• **TRY IT**
Please gather every line of the material below that contains the string "Restaurant" and copy each of those lines in full.

• **SOURCE MATERIAL**
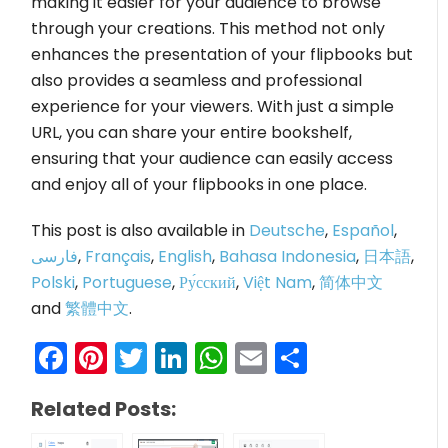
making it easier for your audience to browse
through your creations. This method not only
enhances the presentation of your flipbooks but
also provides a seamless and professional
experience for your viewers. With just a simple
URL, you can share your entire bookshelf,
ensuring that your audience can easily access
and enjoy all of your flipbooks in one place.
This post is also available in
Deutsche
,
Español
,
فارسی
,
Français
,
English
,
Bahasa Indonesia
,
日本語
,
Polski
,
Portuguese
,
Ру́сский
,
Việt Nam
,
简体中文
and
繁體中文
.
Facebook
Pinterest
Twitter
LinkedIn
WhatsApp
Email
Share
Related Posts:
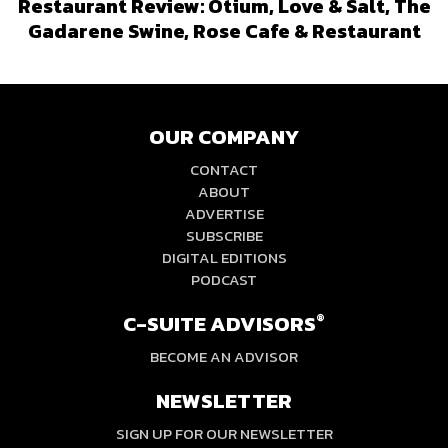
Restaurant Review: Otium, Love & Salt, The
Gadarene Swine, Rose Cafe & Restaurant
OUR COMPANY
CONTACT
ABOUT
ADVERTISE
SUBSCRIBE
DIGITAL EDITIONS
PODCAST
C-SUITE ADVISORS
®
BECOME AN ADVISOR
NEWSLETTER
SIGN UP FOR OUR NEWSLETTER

• **ANSWER TO THIS EXERCISE**
Restaurant Review: Otium, Love & Salt, The
Gadarene Swine, Rose Cafe & Restaurant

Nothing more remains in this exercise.